Hola, hola. Let me just state beforehand that I have absolutely no intention to make you understand what I’m about to express. But if you do, good for you. Bueno?
You see, the sea is where all the bitches are at. LoveBitches. Sharp toothed, fast gold diggers. Faces shaped like ass-shaped hearts, asses shaped like baboon ass-shaped hearts. They want your food to fill their iron factory-made stomachs. They will muzzle their ass-shaped faces against your thigh and get your attention. They will show you love; sloppy, slobbery, slippery love. They will objectify themselves in the most Kardarshian way possible, grinding up and down, up and down against the dance pole. Up and down. But the moment you pick them up and cuddlesmother them, they suddenly have a problem. Cuddlesmother the ass-cupid, and suddenly he is the son of Venus. Venus is hot as fuck. Of course, you understand by now that I’m not calling any person a bitch. Especially not a woman, they run the world. Love, the idea of being in love and the betrayal that follows is. It’s like suddenly you have a fucking restraining order down your throat, the collar around your neck strangling you. The world’s a bitch. Love’s a bitch. All things that can be generalized, categorized and casually thrown around like your ex’s underwear is. Amores Perros.
Look Maa, I’m a grown up man now. I’m going to accomplish so much in this world that you’ll forget the bad times we’ve left behind us. There lies a sea ahead of me, though. But I don’t want to swim on it. You know Maa, how I was always afraid of swimming, ever since I thought I’d drown when I was 8? You always told me, that one day, even the ocean would be small. It’s not the vastness of the sea that scares me, Maa, it is the sound. The perpetuating, endearing sound of the waves travelling through time and eternity. You know that sound…
Calm, like the frightening sea waves…
Ssshhhrrrrrooooooowwwwwwww… Fffroooowwwwww… Srrooww… (Repeat till the salt water fills your lungs, and your blood and muscles slowly release the oxygen).
I’m a big boy now, Maa. I’ll conquer my own fear of drowning in my mind. There are ships now to conquer the sea. There are some kinds of love you don’t assign an adjective to.
Hey world, come dancy dancy hugh dancy, for we will sing the song of the sea-bitch-kit, for I haven’t seen Seabiscuit. It was about a fucking horse anyway.
The potion (poison) rests on my skin, spreading the calm
Not like seawater, but the freshwater parch-re-hydrating balm.
Love’s a bitch, a bitch, a bitch, a bitch, a bitch.
Dance in the debauchery, mortal witchy witch
Do not call her a bitch… Do not call her a bitch… Do not call her a bitch…

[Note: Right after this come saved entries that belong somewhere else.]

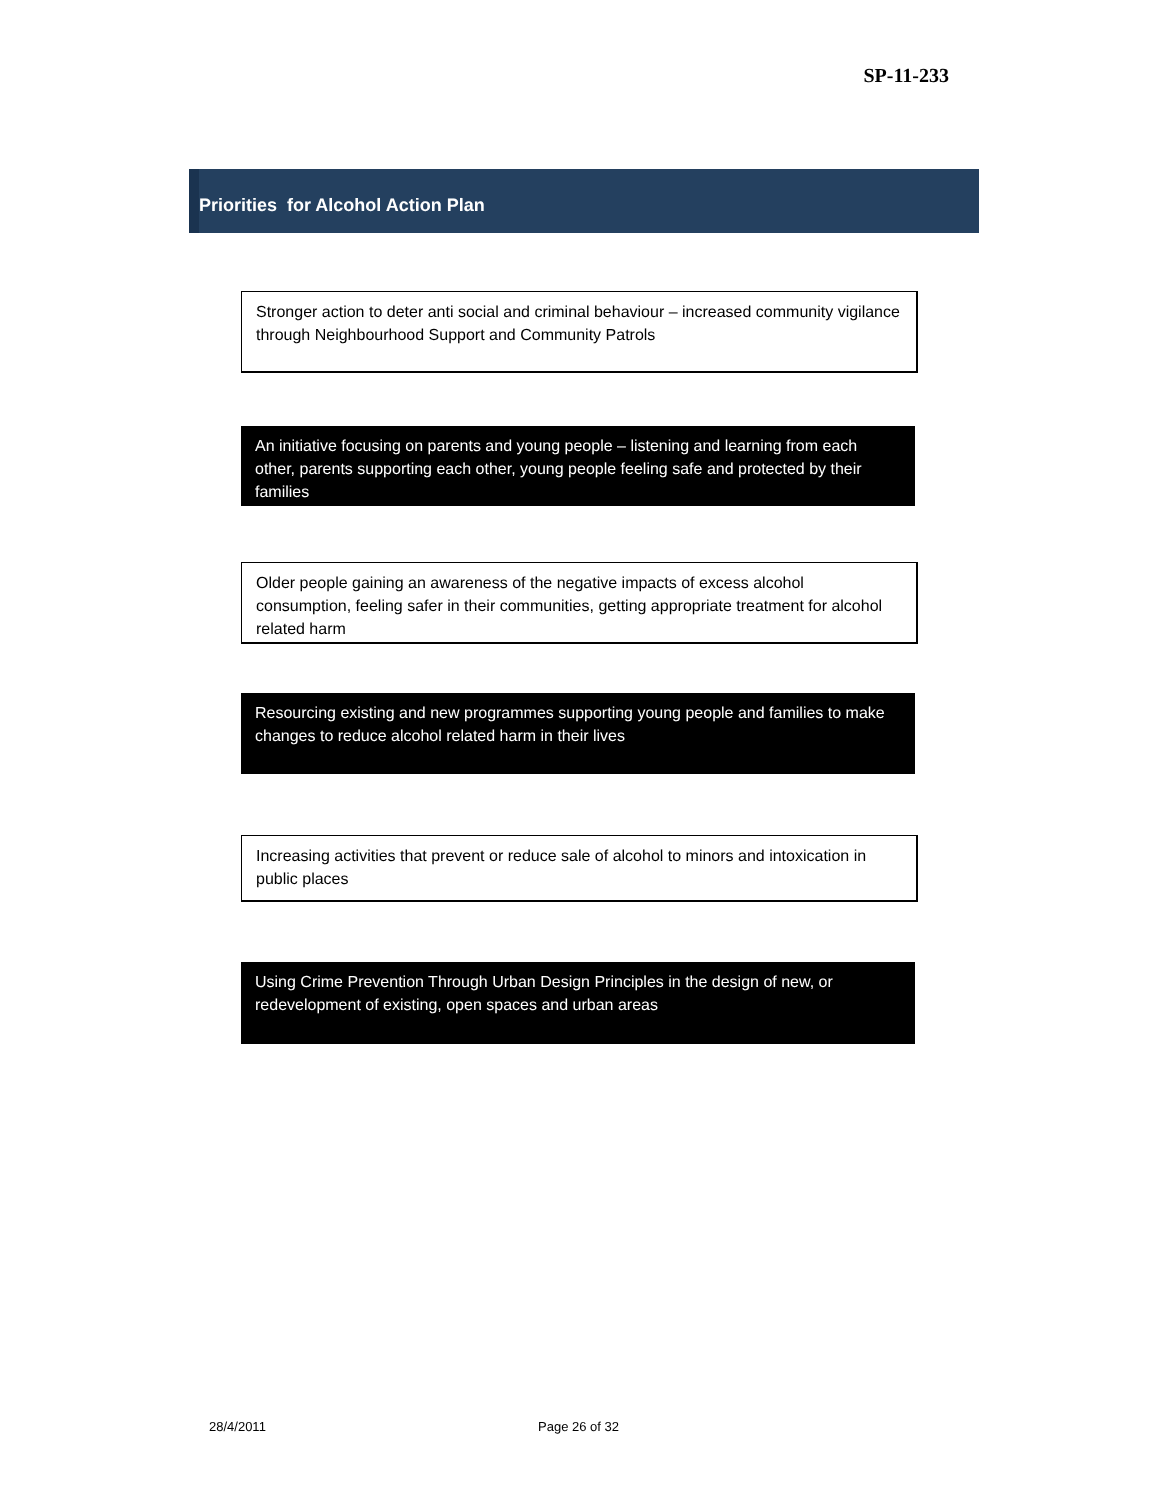SP-11-233
Priorities for Alcohol Action Plan
Stronger action to deter anti social and criminal behaviour – increased community vigilance through Neighbourhood Support and Community Patrols
An initiative focusing on parents and young people – listening and learning from each other, parents supporting each other, young people feeling safe and protected by their families
Older people gaining an awareness of the negative impacts of excess alcohol consumption, feeling safer in their communities, getting appropriate treatment for alcohol related harm
Resourcing existing and new programmes supporting young people and families to make changes to reduce alcohol related harm in their lives
Increasing activities that prevent or reduce sale of alcohol to minors and intoxication in public places
Using Crime Prevention Through Urban Design Principles in the design of new, or redevelopment of existing, open spaces and urban areas
28/4/2011 Page 26 of 32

Do not call her a bitch (Love@5instances):
- The white cotton hill slept right beside me when I was a few months old, and I’ve heard the story so many times. She would suddenly be on all fours, that tiny creature, and growl at imaginary dragons, daring to disturb her master’s son. Look at Shanky’s eyes, my dad used to say, and you will find the sea in them. White, cataracty foams and the blue glass surrounding it.
- She looked at me, gave me an appreciative nod, as I was singing for the first time on stage. You got this, she eyed, like really, you got this. I’m still looking for her name. Ah, Eye-to-Eye make happy killer love.
- She slowed down her car when she was just next to us, lowered her window, and said, “Probably the best decision of your lives, guys.” And gave us a smile that we’d never forget. She had faith in us. “Yeahhhh bro, Audrey’s a chick magnet,” Arush, my roommate said as I was still thinking. Audrey, the 30 day old Labrador we would go on to raise. She’ll turn a year old in two weeks, that saint-clownwolf, and eleven months, and countless people have told us: Best decision of your lives.
4. She just asked me if I had a cigarette. I said yes and gave her one. She was really attractive. It was nice knowing you, she said, with no other words being exchanged. Being inside my room, depressed, for months, it was a high point for many weeks to come.
5. He just gave an all-understanding smile, and I was like, Shit, what would this guy think if he read my mind? Did he? I should not be giving up on life so easily.
Love is always attacked. But it is as inexplicable and multi-faceted as the supposedly dirty euphemisms we give it. Bitch is not a bad thing to be called. Bitches have changed me, for better. Always.
I hate the sea. It’s unconquerable exterior, along with my fear of drowning don’t always give me a good feeling when I see the sea on its face. But then, I go and play with the waves a little, get sand in my pocket, and taste the saltwater. And I jump with the waves, letting them drag me with sand under my feet, slipping away and coming back gradually. Then I go and sit a little away from the shore, counting the waves as they come and recede. The feeling it gives, it’s not exactly like the moment when you look deeply in someone’s eyes when you realize that you understand them, and kiss them quickly and move away, but in fact it is the silence that follows, the questioning, the closure, and then the silence again. It is kind of warm, the sea. The sea loves me, and sometimes I love it back.